Ce qu'il faut surveiller ensuite
La plateforme de la semaine 28 de 2026 doit suivre quatre développements à court terme. Premièrement, le rapport hebdomadaire séparé de l'ECDC sur la surveillance du virus du Nil occidental, mis à jour chaque vendredi pendant la saison de transmission, et le rapport sur les menaces de maladies transmissibles de la semaine 29 attendu autour du 17 juillet, montreront si la plateforme à cinq pays et onze zones s'élargit encore et si les comptes de cas par région augmentent dans les zones italienne, macédonienne, roumaine, grecque et espagnole. Deuxièmement, la section hebdomadaire de l'ECDC sur la FHCC indiquera si le cas isolé de Salamanque reste isolé ou s'étend. Troisièmement, le bulletin 2026 de l'EpiCentro Istituto Superiore di Sanità sur le Nil occidental et Usutu, historiquement attendu autour de la mi-juillet et encore à son édition finale de saison 2025, enregistrera directement la saison italienne et testera si le rapport rattrape les désormais cinq zones touchées du pays. Quatrièmement, le cadrage éditorial de protection du consommateur doit appareiller chaque mise à jour de surveillance avec des conseils pratiques construits exactement sur les mesures recommandées par les autorités, à savoir répulsif enregistré par l'EPA, moustiquaires de fenêtres et de portes, et prudence du crépuscule à l'aube, pour les ménages, les voyageurs et les travailleurs en extérieur dans les zones de transmission Culex du sud et du sud-est de l'Europe.
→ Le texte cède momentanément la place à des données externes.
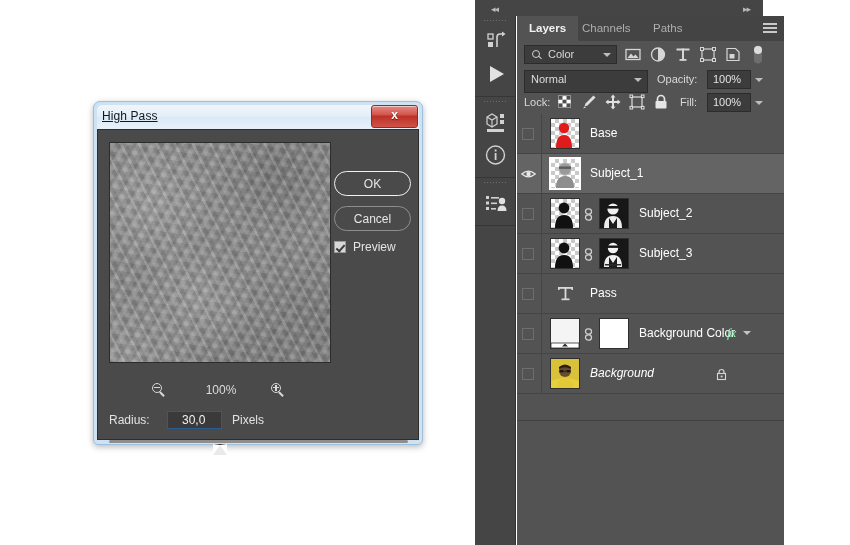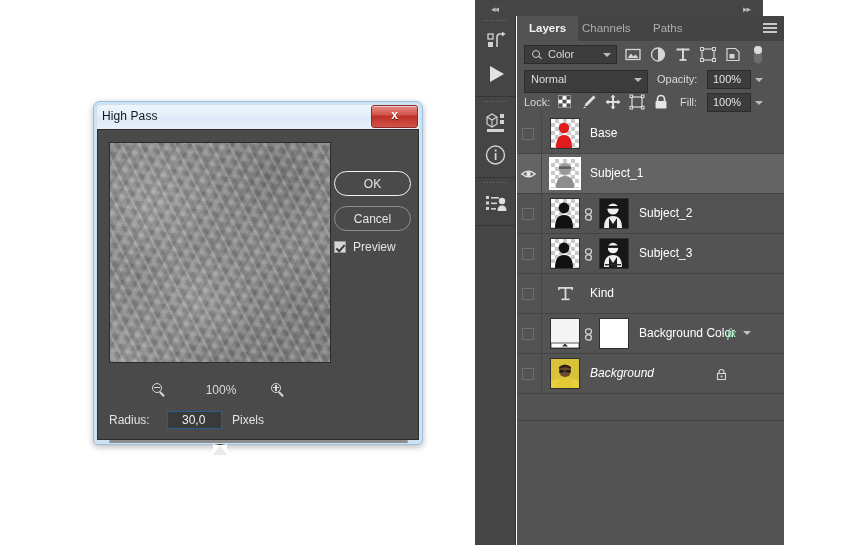--- a/index.html
+++ b/index.html
@@ -45,6 +45,7 @@
     font-size: 12px;
     color: #10171f;
     letter-spacing: .1px;
+    text-decoration: underline;
   }
   #hp-close {
     position: absolute;

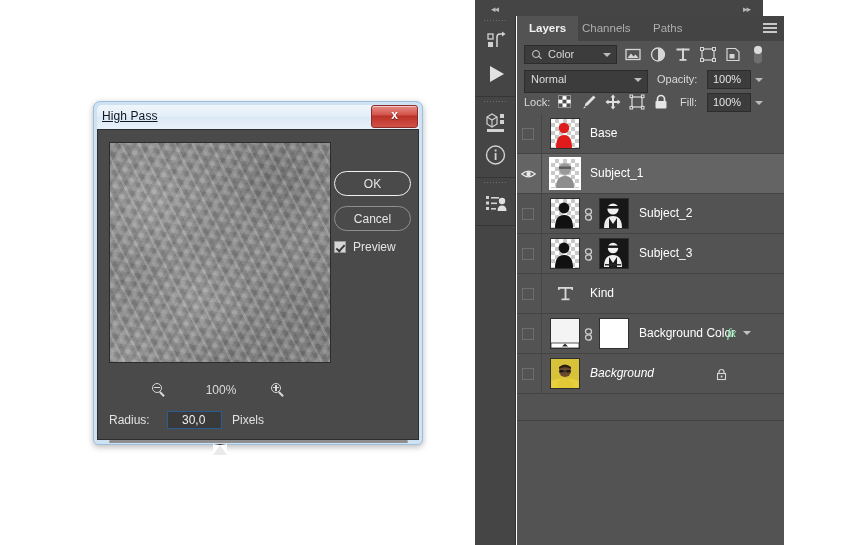--- a/index.html
+++ b/index.html
@@ -970,7 +970,7 @@
               <rect x="21.4" y="9" width="1.6" height="3" fill="#d9d9d9"></rect>
             </svg>
           </div>
-          <div class="layer-name" style="left:73px;">Kind</div>
+          <div class="layer-name" style="left:73px;">Pass</div>
         </div>
 
         <div class="layer-row">

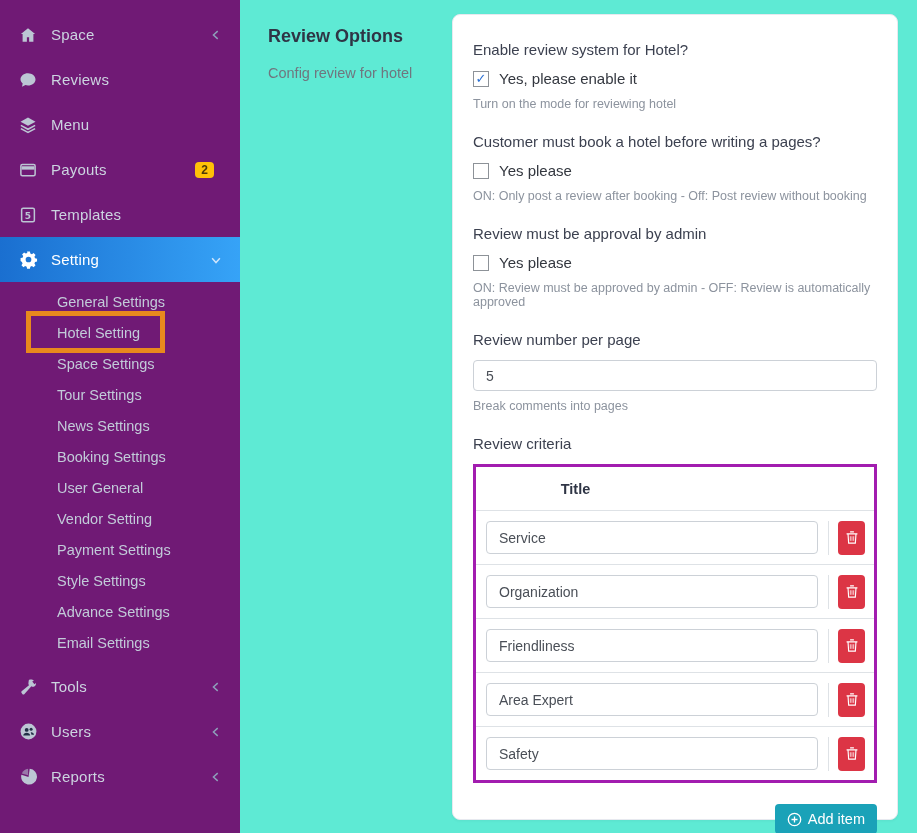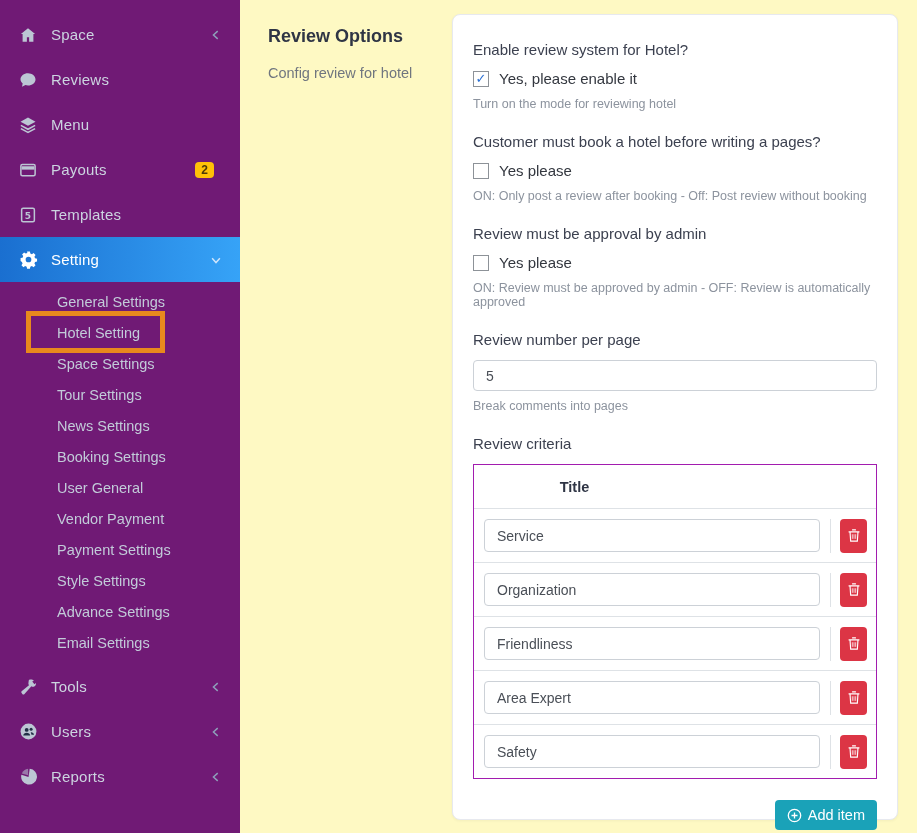--- a/index.html
+++ b/index.html
@@ -26,7 +26,7 @@
   .highlight-box { position:absolute; left:26px; top:311px; width:139px; height:42px; border:5px solid #e8891d; pointer-events:none; }
 
   
-  .main { flex:1; display:flex; background:#fef9c3; }
+  .main { flex:1; display:flex; background:#5eead4; }
   .intro { width:212px; flex-shrink:0; padding:26px 0 0 28px; }
   .page-title { font-size:18px; font-weight:700; color:#2f3545; margin-bottom:18px; }
   .page-subtitle { font-size:14.5px; color:#70767f; }

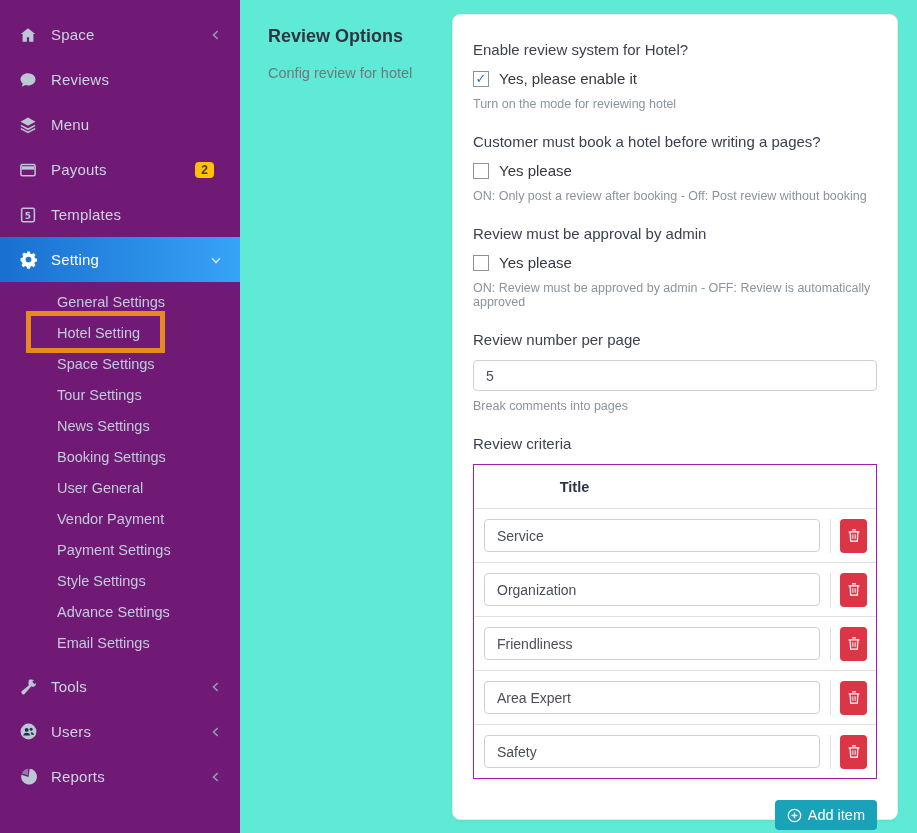--- a/index.html
+++ b/index.html
@@ -46,7 +46,7 @@
                 font-size:14px; color:#4a4f57; background:#fff; outline:none; font-family:inherit; }
   .perpage-input { margin-bottom:8px; }
 
-  .ctable { border:1px solid #a21caf; margin-top:9px; }
+  .ctable { border:3px solid #a21caf; margin-top:9px; }
   .ctable-head { height:44px; border-bottom:1px solid #dee2e6; position:relative; }
   .ctable-head .title { position:absolute; left:0; top:0; width:50%; text-align:center; line-height:44px;
                         font-weight:700; font-size:14.5px; color:#2f3545; }

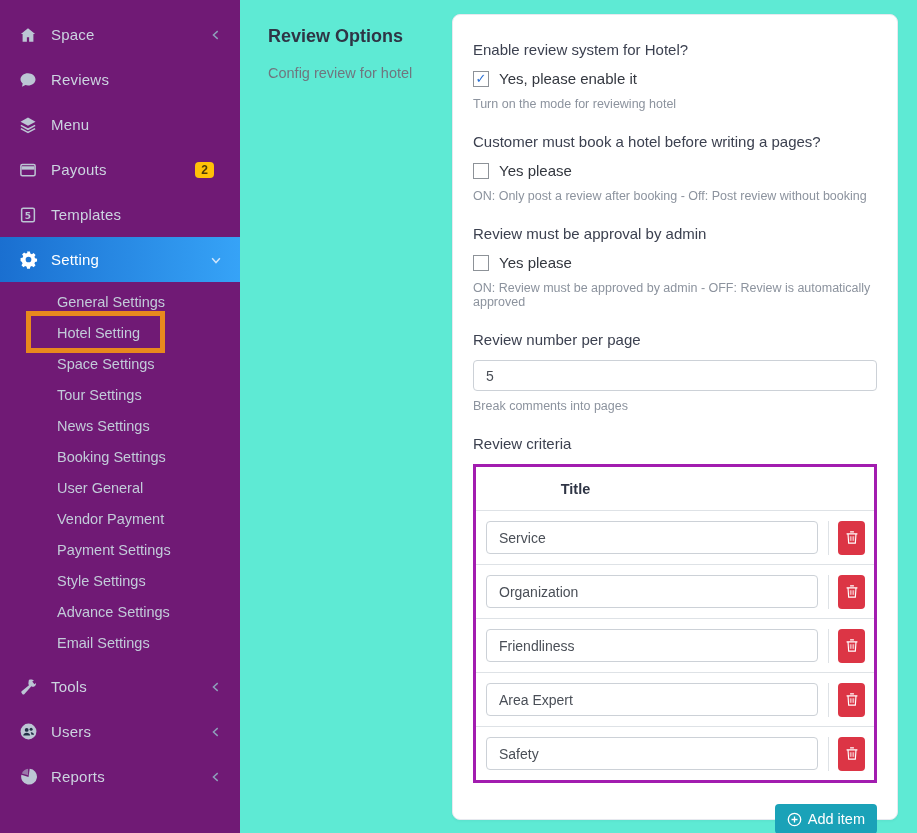--- a/index.html
+++ b/index.html
@@ -150,7 +150,7 @@
       <li>News Settings</li>
       <li>Booking Settings</li>
       <li>User General</li>
-      <li>Vendor Payment</li>
+      <li>Vendor Setting</li>
       <li>Payment Settings</li>
       <li>Style Settings</li>
       <li>Advance Settings</li>

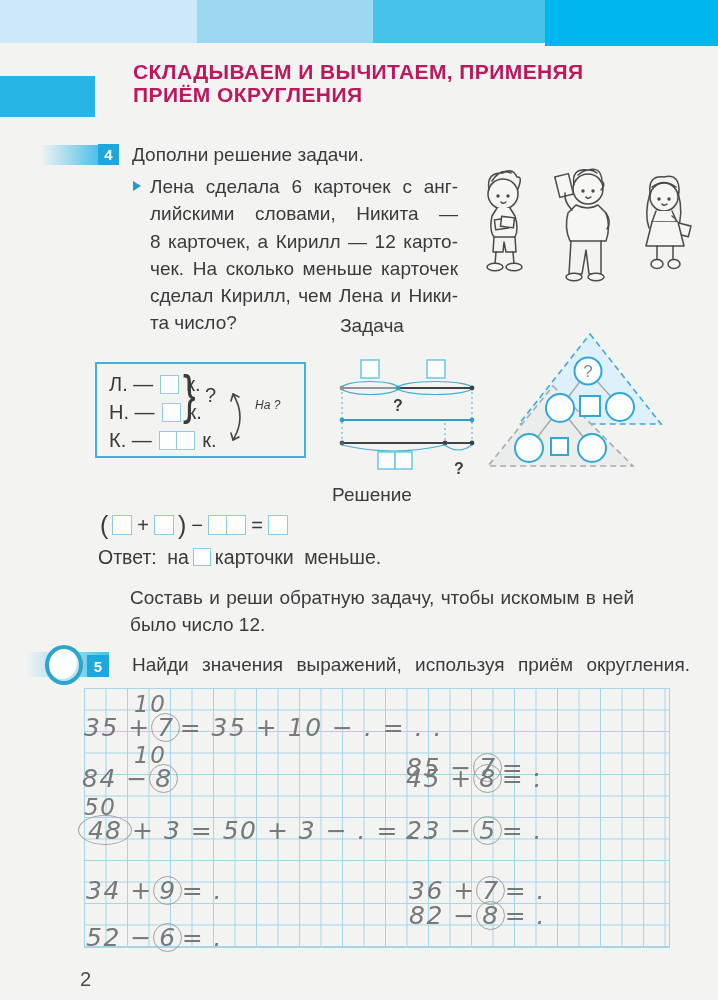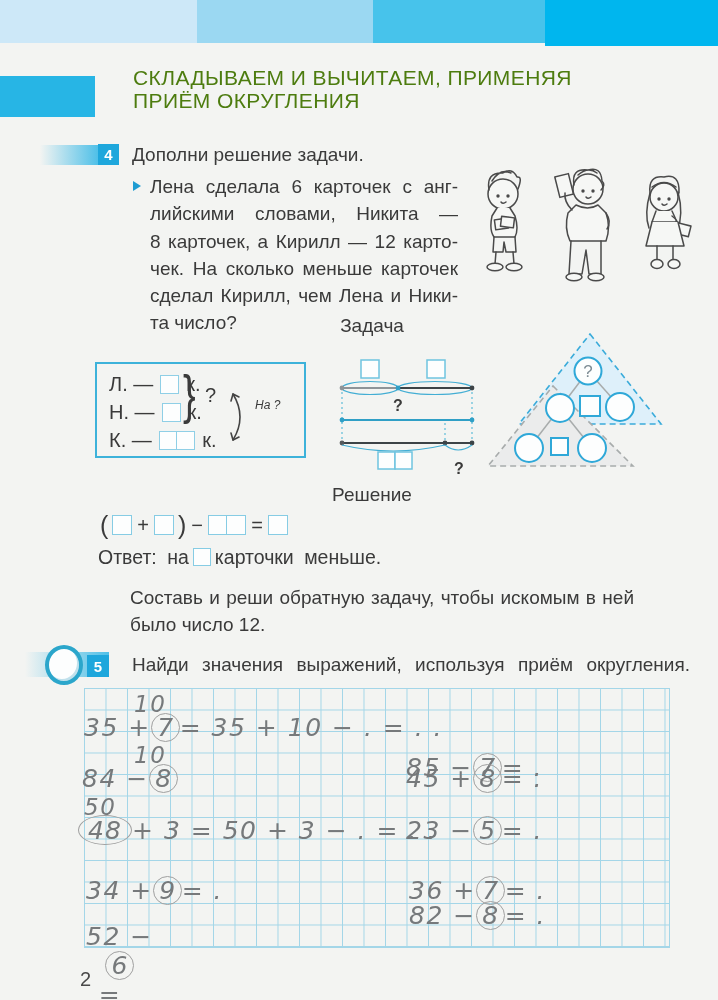--- a/index.html
+++ b/index.html
@@ -13,8 +13,8 @@
   .seg{position:absolute;top:0;}
   .accent-block{position:absolute;left:0;top:76px;width:95px;height:41px;background:#27b5e5;}
   .page-title{
-    position:absolute;left:133px;top:66px;width:560px;
-    font-size:21px;font-weight:normal;line-height:23px;color:#4d7c0f;letter-spacing:.4px;
+    position:absolute;left:133px;top:60px;width:560px;
+    font-size:21px;font-weight:bold;line-height:23px;color:#be185d;letter-spacing:.4px;
   }
   
   .band{position:absolute;height:20px;background:linear-gradient(to right, rgba(190,228,246,0), #4fc0e8);}

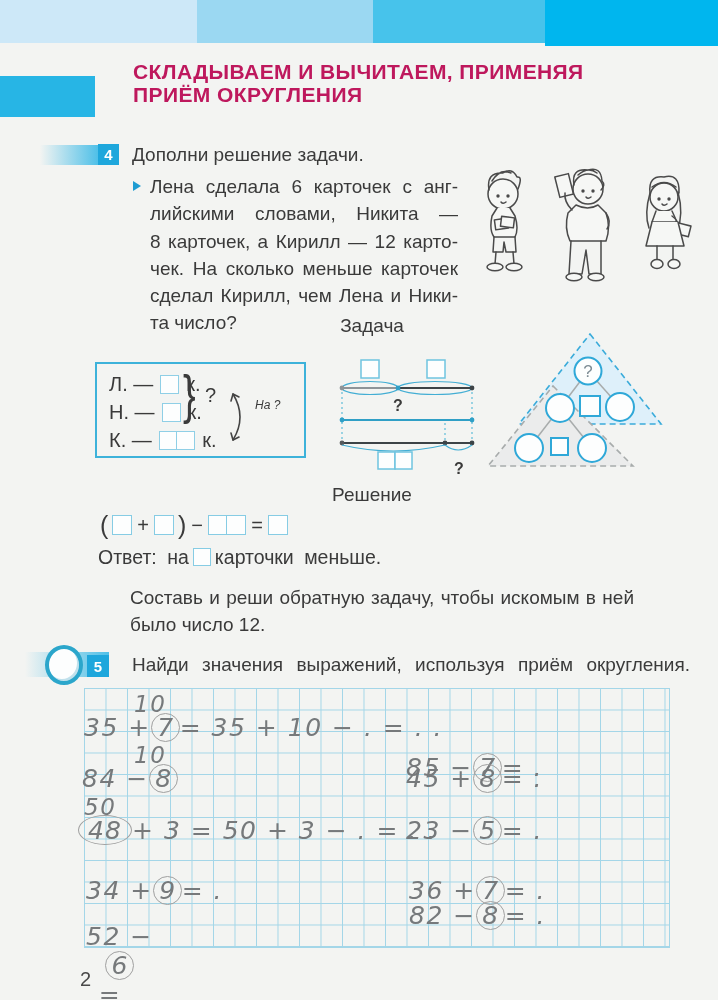--- a/index.html
+++ b/index.html
@@ -283,7 +283,7 @@
 <div class="hw" style="left:86px;top:875px;">
   <span>34 +</span><span class="circ">9</span><span>= .</span>
 </div>
-<div class="hw" style="left:86px;top:922px;flex-direction:column;">
+<div class="hw" style="left:86px;top:922px;">
   <span>52 −</span><span class="circ">6</span><span>= .</span>
 </div>
 

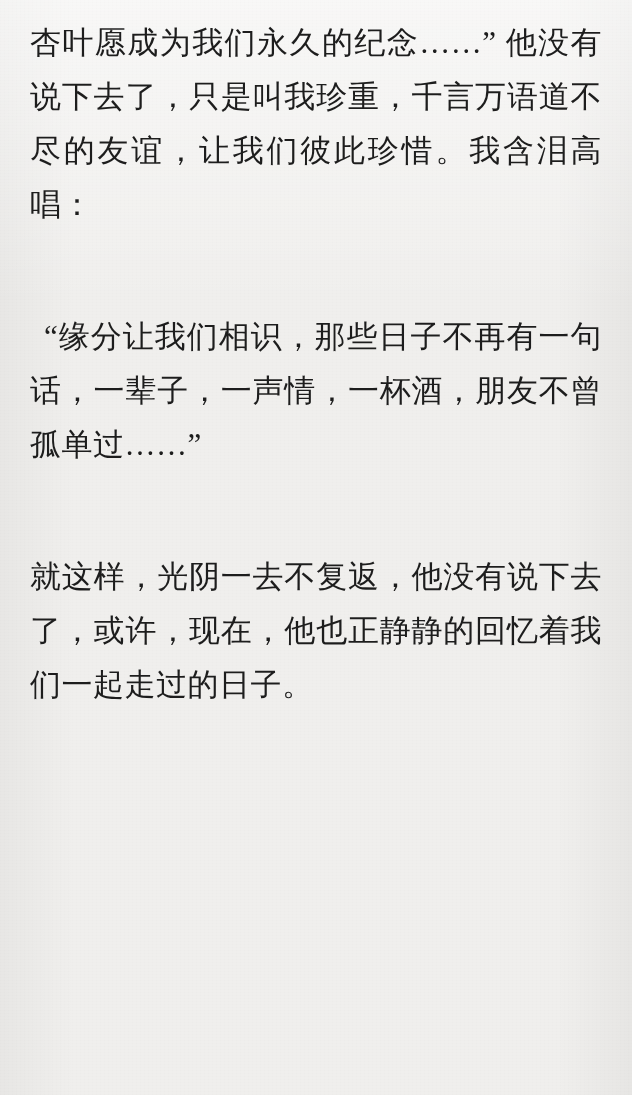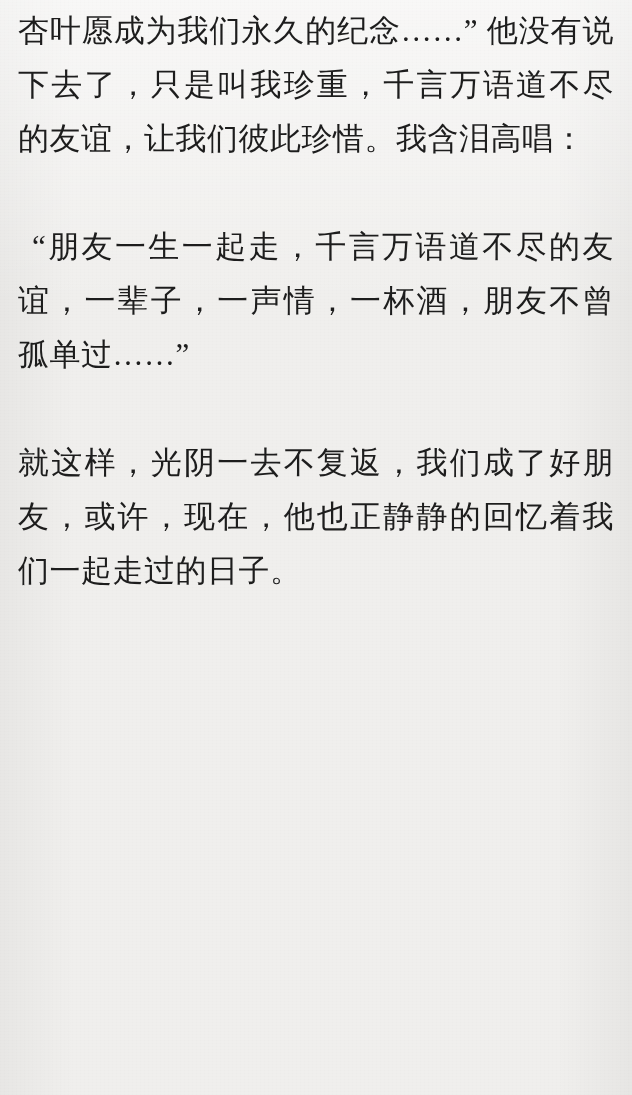--- a/index.html
+++ b/index.html
@@ -45,7 +45,7 @@
     text-justify: inter-character;
   }
   .para {
-    margin: 0;
+    margin: 12px;
     text-indent: 0;
     white-space: pre-wrap;
   }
La couche de protection du consommateur pour la saison 2026 du virus du Nil occidental est le complément in-season du signal de surveillance rapporté par l'ECDC. L'expansion à cinq pays et onze zones explique pourquoi l'activité vectorielle et la circulation virale s'élargissent sous les conditions chaudes de mi-juillet ; le cas italien neuro-invasif fatal de lignage 2 explique pourquoi l'extrémité sévère du spectre de la maladie mérite d'être respectée ; et la couche de protection du consommateur opère à l'interface homme-vecteur, à la moustiquaire de fenêtre, à l'application de répulsif et au cadencement du crépuscule à l'aube, indépendamment du fait qu'aucun vaccin ni antiviral contre le Nil occidental n'est disponible pour cet agent pathogène. Les deux sont complémentaires plutôt que substituables. Le message durable est que la barrière physique est la couche disponible maintenant, pour tout le monde, sans plafond d'approvisionnement et sans cohorte exclue, et c'est le cadrage de protection du consommateur qui s'apparie à l'élargissement du tableau de surveillance européen sans le supplanter, à mesure que la saison 2026 du Nil occidental portée par Culex se rapproche de son pic historique de fin d'été à travers une carte désormais élargie.